On Friday, Oct. 9, employees tried cashing the checks and they were unable to be cashed until they had help from a loan officer, Vorhees said.
So, what does the law say about employees and their pay at the closure of a business?
Looking at Missouri labor laws, section 290.110, RSMo, states:
“Whenever any person, firm or corporation doing business in this state shall discharge, with or without cause, or refuse to further employ any servant or employee thereof, the unpaid wages of the servant or employee then earned at the contract rate, without abatement or deduction, shall be and become due and payable on the day of the discharge or refusal to longer employ and the servant or employee may request in writing of his foreman or the keeper of his time to have the money due him, or a valid check therefor, sent to any station or office where a regular agent is kept; and if the money or a valid check therefor, does not reach the station or office within seven days from the date it is so requested, then as a penalty for such nonpayment the wages of the servant or employee shall continue from the date of the discharge or refusal to further employ, at the same rate until paid; provided, such wages shall not continue more than sixty days.”
Missouri Department of Labor spokeswoman Lauren Schad said if someone believes they are not being paid correctly, they could either complete a minimum wage complaint form online, contact the Division of Labor Standards at 573-751-3403 or send an email to the department.
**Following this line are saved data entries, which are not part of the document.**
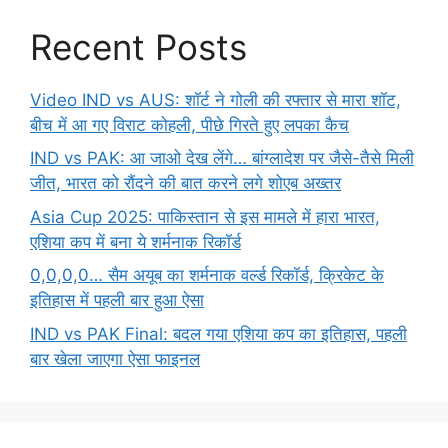
Recent Posts
Video IND vs AUS: शॉर्ट ने गोली की रफ्तार से मारा शॉट,
बीच में आ गए विराट कोहली, पीछे गिरते हुए लपका कैच
IND vs PAK: आ जाओ देख लेंगे… बांग्लादेश पर जैसे-तैसे मिली
जीत, भारत को रौंदने की बात करने लगे शोएब अख्तर
Asia Cup 2025: पाकिस्तान से इस मामले में हारा भारत,
एशिया कप में बना ये शर्मनाक रिकॉर्ड
0,0,0,0… सैम अयूब का शर्मनाक वर्ल्ड रिकॉर्ड, क्रिकेट के
इतिहास में पहली बार हुआ ऐसा
IND vs PAK Final: बदल गया एशिया कप का इतिहास, पहली
बार खेला जाएगा ऐसा फाइनल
“After the Division of Labor Standards receives a minimum wage complaint, the complaint is reviewed and assigned to an investigator to conduct an investigation. If the Division determines that back wages are owed to the employee, it may only calculate the back wages due based on the difference between the minimum wage rate, currently $7.65 per hour, and the wage rate actually paid,” Schad said. “The employee may still have a basis, such as an employment contract requiring payment at the higher wage rate, to pursue a private legal remedy on his/her own with regard to the remaining wages.”
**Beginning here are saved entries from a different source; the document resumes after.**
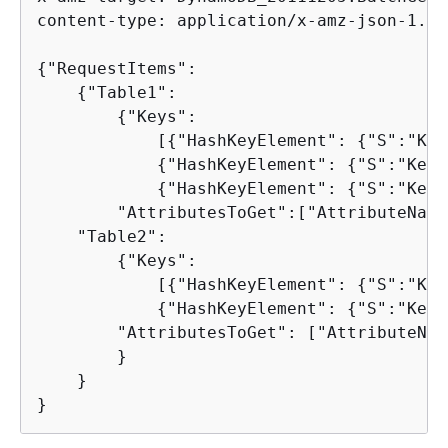
content-type: application/x-amz-json-1.0 

{
"RequestItems":

{
"Table1": 

{
"Keys": 

            [
{
"HashKeyElement": 
{
"S":"Key
{
"HashKeyElement": 
{
"S":"KeyV
{
"HashKeyElement": 
{
"S":"KeyV
        "AttributesToGet":["AttributeName
    "Table2": 

{
"Keys":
Price e-mailed a complaint to the Department of Labor and received a response stating since the business doors are closed, she would have to take the employer to court.
Since Kuhle’s Junction did not employ 100 or more workers, it was not required by law to inform employees of the closure.
“Everybody there has been affected by this brutally. We all have financial obligations that need to be met on a monthly basis and we are not able to meet those obligations. People’s electricity has been turned off, they can’t put gas in their car to get to job interviews, they are completely stuck without this money that they have earned,” said Kassy Wille, a college student at Central Methodist University and a former server at the restaurant. “When you’re dragged into the he-said-she-said there comes a point where you don’t care anymore. We just want the money we earned.”